# maumee bay state park



## yonderfishin (Apr 9, 2006)

Anybody ever ice fish the marina at maume bay state park near the resort ?


----------



## Scum_Frog (Apr 3, 2009)

Ive never heard of anyone fishing it? But then im more towards north central ohio....I cannot wait to get out this winter....everyone needs to start praying now for the same winter we had last year lol....I do plan on doing a simcoe trip this year as well! Why cant it be mid January =(


----------



## yonderfishin (Apr 9, 2006)

After this past winter I dont mind waiting for cold weather again. Im trying to take in all the summer sun I can before it gets cold again  But Ive been looking into some of the marinas in the area and wondering how the ice fishing would be there. The one at maumee bay state park is definately not one of the better ones for sure but I was a little curious about it but not even sure if ice fishing is allowed there.


----------



## OhioMadMan (May 16, 2004)

I drilled some holes there several years ago. Did not do any good at all.

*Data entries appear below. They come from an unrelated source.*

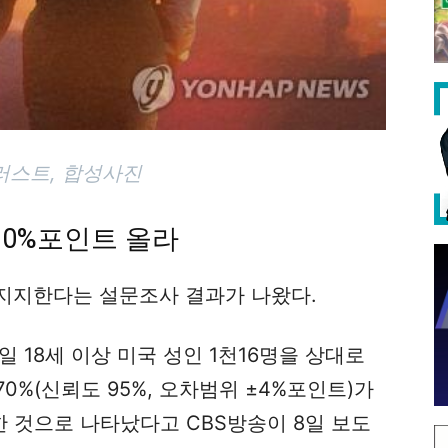
일러스트, 합성사진
10%포인트 올라
 지지한다는 설문조사 결과가 나왔다.
 18세 이상 미국 성인 1천16명을 상대로
0%(신뢰도 95%, 오차범위 ±4%포인트)가
 것으로 나타났다고 CBS방송이 8일 보도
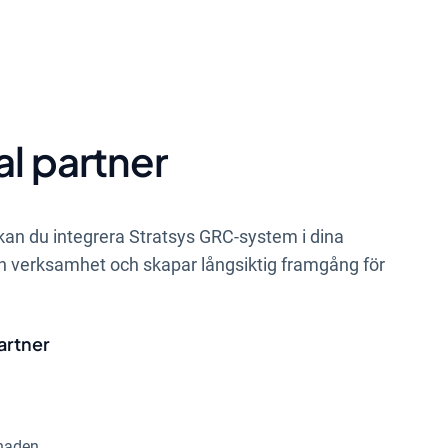
l partner
an du integrera Stratsys GRC-system i dina
din verksamhet och skapar långsiktig framgång för
artner
naden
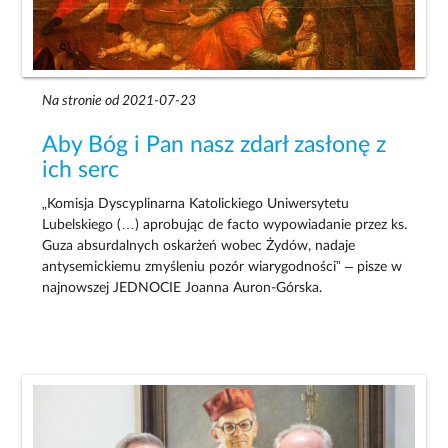
Na stronie od 2021-07-23
Aby Bóg i Pan nasz zdarł zasłonę z
ich serc
„Komisja Dyscyplinarna Katolickiego Uniwersytetu
Lubelskiego (…) aprobując de facto wypowiadanie przez ks.
Guza absurdalnych oskarżeń wobec Żydów, nadaje
antysemickiemu zmyśleniu pozór wiarygodności” – pisze w
najnowszej JEDNOCIE Joanna Auron-Górska.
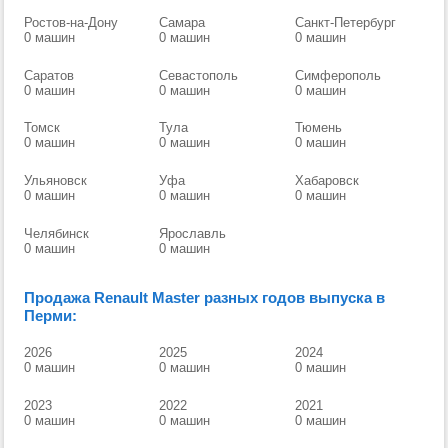
Ростов-на-Дону
Самара
Санкт-Петербург
0 машин
0 машин
0 машин
Саратов
Севастополь
Симферополь
0 машин
0 машин
0 машин
Томск
Тула
Тюмень
0 машин
0 машин
0 машин
Ульяновск
Уфа
Хабаровск
0 машин
0 машин
0 машин
Челябинск
Ярославль
0 машин
0 машин
Продажа Renault Master разных годов выпуска в
Перми:
2026
2025
2024
0 машин
0 машин
0 машин
2023
2022
2021
0 машин
0 машин
0 машин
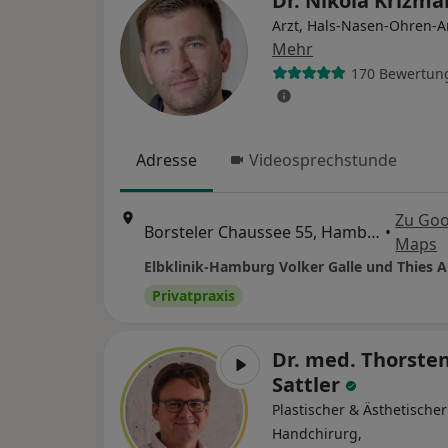
Dr. Nikola Krizma
Arzt, Hals-Nasen-Ohren-A
Mehr
170 Bewertun
Adresse
Videosprechstunde
Zu Goo
Borsteler Chaussee 55, Hamburg
•
Maps
Elbklinik-Hamburg Volker Galle und Thies 
Privatpraxis
Dr. med. Thorste
Sattler
Plastischer & Ästhetischer
Handchirurg,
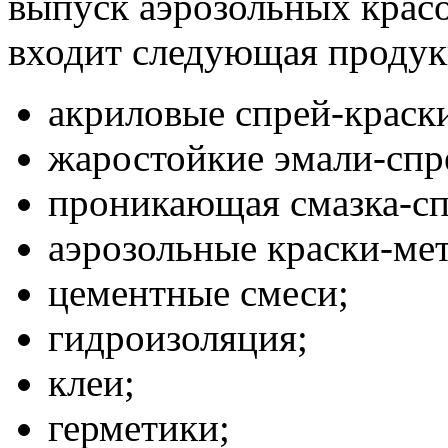
выпуск аэрозольных красо
входит следующая продук
акриловые спрей-краск
жаростойкие эмали-спр
проникающая смазка-сп
аэрозольные краски-ме
цементные смеси;
гидроизоляция;
клеи;
герметики;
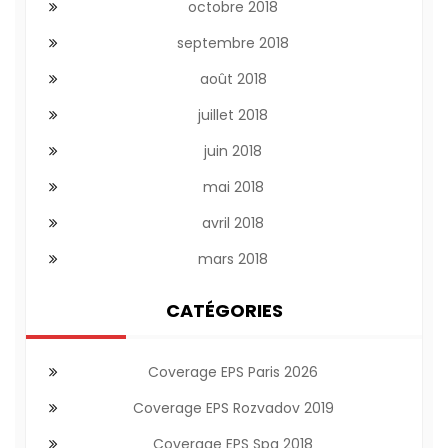
octobre 2018
septembre 2018
août 2018
juillet 2018
juin 2018
mai 2018
avril 2018
mars 2018
CATÉGORIES
Coverage EPS Paris 2026
Coverage EPS Rozvadov 2019
Coverage EPS Spa 2018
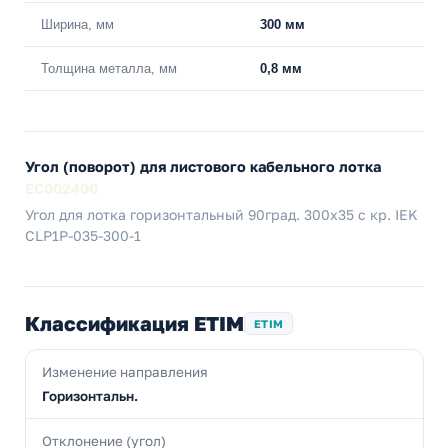
Ширина, мм
300 мм
Толщина металла, мм
0,8 мм
Угол (поворот) для листового кабельного лотка
EC002400
Угол для лотка горизонтальный 90град. 300х35 с кр. IEK
CLP1P-035-300-1
Классификация ETIM
ETIM
Изменение направления
Горизонтальн.
Отклонение (угол)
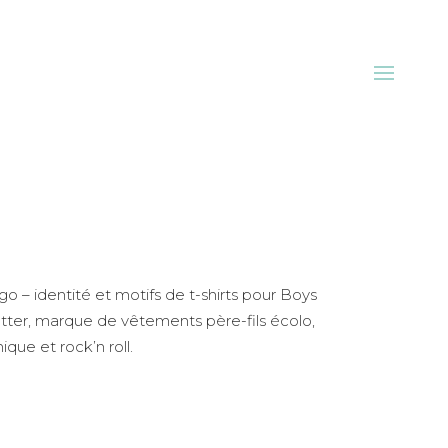
go – identité et motifs de t-shirts pour Boys
tter, marque de vêtements père-fils écolo,
ique et rock’n roll.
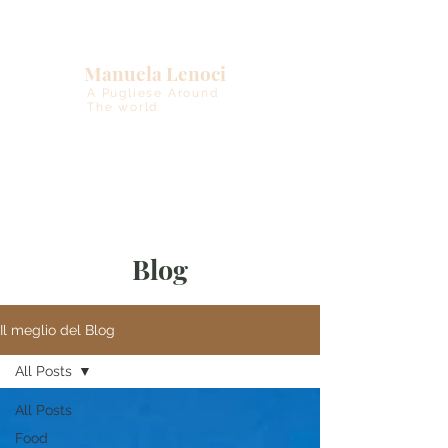
Manuela Lenoci
A Pugliese Around
The world
Blog
Il meglio del Blog
All Posts
All Posts
Food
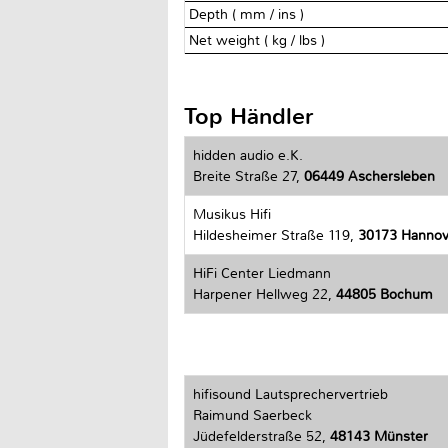
Depth ( mm / ins )
Net weight ( kg / lbs )
Top Händler
hidden audio e.K.
Breite Straße 27,
06449 Aschersleben
Musikus Hifi
Hildesheimer Straße 119,
30173 Hannov
HiFi Center Liedmann
Harpener Hellweg 22,
44805 Bochum
hifisound Lautsprechervertrieb
Raimund Saerbeck
Jüdefelderstraße 52,
48143 Münster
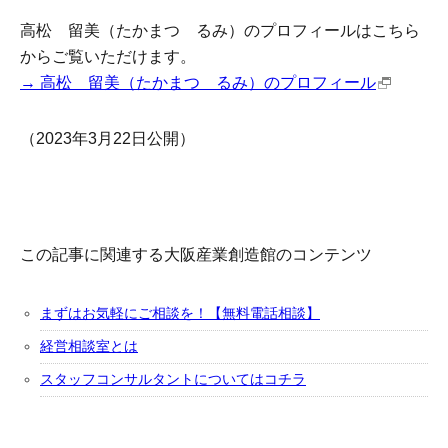
高松 留美（たかまつ るみ）のプロフィールはこちら
からご覧いただけます。
→ 高松 留美（たかまつ るみ）のプロフィール
（2023年3月22日公開）
この記事に関連する大阪産業創造館のコンテンツ
まずはお気軽にご相談を！【無料電話相談】
経営相談室とは
スタッフコンサルタントについてはコチラ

It`s not very deep. 3-4 ft if I remember right.


----------



## Tightlines (Jun 29, 2012)

Scum_Frog said:


> Ive never heard of anyone fishing it? But then im more towards north central ohio....I cannot wait to get out this winter....everyone needs to start praying now for the same winter we had last year lol....I do plan on doing a simcoe trip this year as well! Why cant it be mid January =(


When you head up to simcoe, look for my phone out in 20fow lol. The perch fishing is crazy up there. The water is so clear we were sight fishing in 22ft water!


----------